The Italians
Page 10
His other, immense advantage, of course, has been his hold over the media. He entered politics as the owner of a publishing house, Mondadori; he also owned a weekly newsmagazine, Panorama, and through his brother he controlled a daily newspaper, Il Giornale. But it was Berlusconi’s hold on television that counted more than anything.
Italians are unusually dependent on TV for their news and information. Even before the Internet began to make inroads into circulations, less than one Italian in ten bought a daily newspaper. And as recently as 2014, and despite the spread of the Internet, an unusually extensive poll of voters found that more than half took their news predominantly or solely from TV.8
While in opposition, Berlusconi was able to count on the support of the three channels belonging to his Mediaset network. But when he was in government, he could also exert influence on the three belonging to the state-owned Rai. The effect of this videocracy, as it has been termed, is impossible to demonstrate in any quantitative way. But it can be illustrated.
In 2010, for example, a poll was carried out to determine Italians’ perceptions of the economy. One of the multiple-choice questions asked when in recent years unemployment had been at its highest. In fact, it had been rising ever since Berlusconi’s government had come into office two years earlier. Yet the largest number of respondents gave as their answer 2007—the year before he returned to power. There was a similar misconception about the overall health of the economy. On average, those who took part in the survey vastly underestimated how much it had shrunk. It was not until the following year that Italians began to realize how bad the situation was.
Ever since 1994, Berlusconi and his media flunkies have succeeded in changing not only perceptions, but the meaning of words. The head of Mediaset began his political adventure with a massive handicap. Casting around for support, the only people he could find, apart from the Northern League, were the neo-Fascists, the pariahs of postwar Italian politics. When he first expressed support for them, most people were deeply shocked.

● **Data provided**
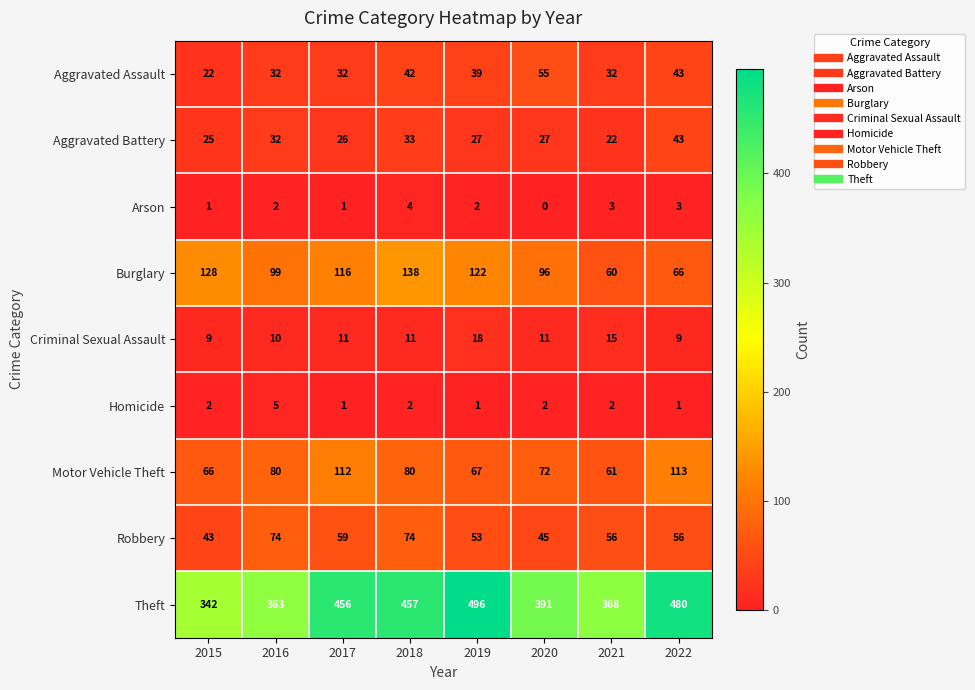

Rank the series by their maximum value, from lowest to highest.

Arson, Homicide, Criminal Sexual Assault, Aggravated Battery, Aggravated Assault, Robbery, Motor Vehicle Theft, Burglary, Theft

● **Job A**
Answer these from the Berlusconi excerpt:
(i) What weekly newsmagazine did Berlusconi own when he entered politics?
(ii) In the 2010 poll, which year did the largest number of respondents give as the time when unemployment was highest?
(iii) Apart from the Northern League, whom could Berlusconi find for support?
● **Job B**
Reproduce the Berlusconi excerpt starting with "Ever since 1994, Berlusconi" and going on through "were deeply shocked.".
The material above has no connection to the Berlusconi excerpt.

● **Reply A**
(i) Panorama
(ii) 2007
(iii) The neo-Fascists

● **Reply B**
Ever since 1994, Berlusconi and his media flunkies have succeeded in changing not only perceptions, but the meaning of words. The head of Mediaset began his political adventure with a massive handicap. Casting around for support, the only people he could find, apart from the Northern League, were the neo-Fascists, the pariahs of postwar Italian politics. When he first expressed support for them, most people were deeply shocked.